• [What the task asks]: Pick out every line in the records below that contains the word "date", and copy each of those lines.
─── Data in this exercise
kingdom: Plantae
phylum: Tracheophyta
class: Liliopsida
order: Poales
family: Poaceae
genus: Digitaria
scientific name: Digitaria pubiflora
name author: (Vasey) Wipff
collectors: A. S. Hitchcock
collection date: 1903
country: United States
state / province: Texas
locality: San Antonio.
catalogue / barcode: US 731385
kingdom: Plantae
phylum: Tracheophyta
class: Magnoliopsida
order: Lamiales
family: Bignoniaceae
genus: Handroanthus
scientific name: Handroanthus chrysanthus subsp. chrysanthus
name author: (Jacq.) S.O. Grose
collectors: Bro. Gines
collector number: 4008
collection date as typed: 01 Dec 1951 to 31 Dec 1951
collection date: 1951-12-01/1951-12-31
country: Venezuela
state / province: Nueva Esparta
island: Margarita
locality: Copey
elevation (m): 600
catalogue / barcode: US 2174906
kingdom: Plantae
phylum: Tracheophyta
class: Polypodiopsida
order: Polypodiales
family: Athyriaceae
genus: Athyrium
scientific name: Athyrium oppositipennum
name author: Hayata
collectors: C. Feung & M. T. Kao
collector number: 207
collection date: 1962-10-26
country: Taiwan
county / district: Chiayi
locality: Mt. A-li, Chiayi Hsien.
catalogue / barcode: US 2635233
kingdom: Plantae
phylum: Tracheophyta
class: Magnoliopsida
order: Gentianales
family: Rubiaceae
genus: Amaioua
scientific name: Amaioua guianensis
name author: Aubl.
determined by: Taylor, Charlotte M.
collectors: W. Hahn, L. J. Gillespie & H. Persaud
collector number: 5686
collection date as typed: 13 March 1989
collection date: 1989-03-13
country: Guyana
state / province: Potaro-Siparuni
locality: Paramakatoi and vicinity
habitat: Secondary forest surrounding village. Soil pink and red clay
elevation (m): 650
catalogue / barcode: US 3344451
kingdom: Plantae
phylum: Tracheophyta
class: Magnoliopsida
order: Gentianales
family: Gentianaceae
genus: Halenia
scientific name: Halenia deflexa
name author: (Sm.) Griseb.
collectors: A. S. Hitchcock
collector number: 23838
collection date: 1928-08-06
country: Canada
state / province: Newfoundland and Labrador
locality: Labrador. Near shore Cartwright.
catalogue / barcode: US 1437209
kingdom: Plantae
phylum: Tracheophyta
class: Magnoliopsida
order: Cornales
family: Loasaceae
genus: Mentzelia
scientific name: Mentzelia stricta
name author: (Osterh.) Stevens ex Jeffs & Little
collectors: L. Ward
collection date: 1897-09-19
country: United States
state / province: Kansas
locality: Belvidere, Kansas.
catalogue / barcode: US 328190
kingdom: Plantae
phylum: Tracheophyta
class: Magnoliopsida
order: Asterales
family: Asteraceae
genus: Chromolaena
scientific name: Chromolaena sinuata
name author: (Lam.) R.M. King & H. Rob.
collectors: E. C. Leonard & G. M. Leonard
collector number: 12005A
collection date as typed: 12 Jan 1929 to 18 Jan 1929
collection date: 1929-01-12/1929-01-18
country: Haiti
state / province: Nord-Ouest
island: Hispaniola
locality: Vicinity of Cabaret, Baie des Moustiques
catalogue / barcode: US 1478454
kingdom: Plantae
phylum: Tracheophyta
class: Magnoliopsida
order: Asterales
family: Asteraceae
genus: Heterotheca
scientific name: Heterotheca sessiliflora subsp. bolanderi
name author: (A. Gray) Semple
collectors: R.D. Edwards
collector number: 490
──────
• [Answer to this task]:
collection date: 1903
collection date as typed: 01 Dec 1951 to 31 Dec 1951
collection date: 1951-12-01/1951-12-31
collection date: 1962-10-26
collection date as typed: 13 March 1989
collection date: 1989-03-13
collection date: 1928-08-06
collection date: 1897-09-19
collection date as typed: 12 Jan 1929 to 18 Jan 1929
collection date: 1929-01-12/1929-01-18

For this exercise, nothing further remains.